Experimental results reveal several key insights. First, multimodal representations consistently outperform single‑modal baselines (SMILES or path alone) by 8–16 percentage points in accuracy, with the most pronounced gains observed in multilabel tasks where capturing diverse mechanistic cues is crucial. Second, the large‑scale LLM‑augmented datasets enable models to achieve higher absolute performance and better stability compared to older small‑scale benchmarks, confirming the importance of data volume and label completeness. Third, despite overall improvements, generalization to unseen drugs remains a challenge: performance drops of 10–20 % are observed when evaluating on novel drug nodes, indicating that current architectures still rely heavily on memorized structural patterns rather than truly abstract interaction principles. Fourth, efficiency analyses show a clear trade‑off: graph‑based deep models (e.g., GNN variants) deliver top accuracy but incur substantial memory footprints, whereas similarity‑based methods scale gracefully to millions of edges with modest resource demands, making them attractive for real‑time deployment. Fifth, robustness experiments demonstrate that modest label noise (≤5 %) has limited impact on most models, yet severe sparsity dramatically degrades performance, highlighting the need for regularization techniques or data‑augmentation strategies tailored to sparse interaction graphs.
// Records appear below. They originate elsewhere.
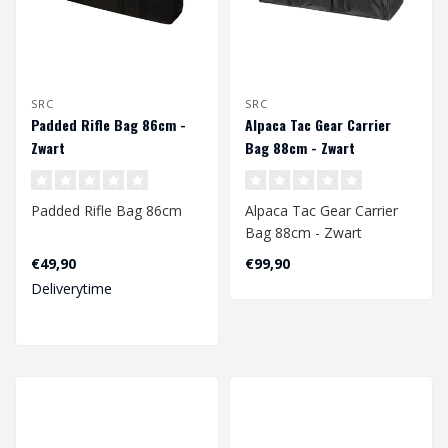
SRC
SRC
Padded Rifle Bag 86cm -
Alpaca Tac Gear Carrier
Zwart
Bag 88cm - Zwart
Padded Rifle Bag 86cm
Alpaca Tac Gear Carrier
Bag 88cm - Zwart
€49,90
€99,90
Deliverytime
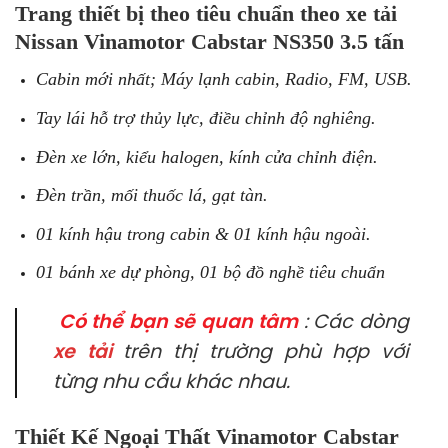
Trang thiết bị theo tiêu chuẩn theo xe tải
Nissan Vinamotor Cabstar NS350 3.5 tấn
Cabin mới nhất; Máy lạnh cabin, Radio, FM, USB.
Tay lái hỗ trợ thủy lực, điều chỉnh độ nghiêng.
Đèn xe lớn, kiểu halogen, kính cửa chỉnh điện.
Đèn trần, mối thuốc lá, gạt tàn.
01 kính hậu trong cabin & 01 kính hậu ngoài.
01 bánh xe dự phòng, 01 bộ đồ nghề tiêu chuẩn
Có thể bạn sẽ quan tâm
: Các dòng
xe tải
trên thị trường phù hợp với
từng nhu cầu khác nhau.
Thiết Kế Ngoại Thất Vinamotor Cabstar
The authors synthesize these findings into ten actionable recommendations for the DDI community, emphasizing (i) the adoption of multimodal drug encodings, (ii) the construction of even larger, more diverse interaction corpora, (iii) the development of zero‑shot or meta‑learning frameworks to improve generalization, (iv) the design of lightweight yet accurate architectures for resource‑constrained settings, and (v) systematic robustness testing as a standard part of model validation. OpenDDI’s codebase and curated resources are publicly released, inviting the community to extend the benchmark, add new baselines, or explore novel tasks such as drug‑target interaction prediction or adverse event forecasting. In sum, OpenDDI provides a unified, scalable, and reproducible platform that substantially raises the bar for methodological rigor and comparability in DDI prediction research.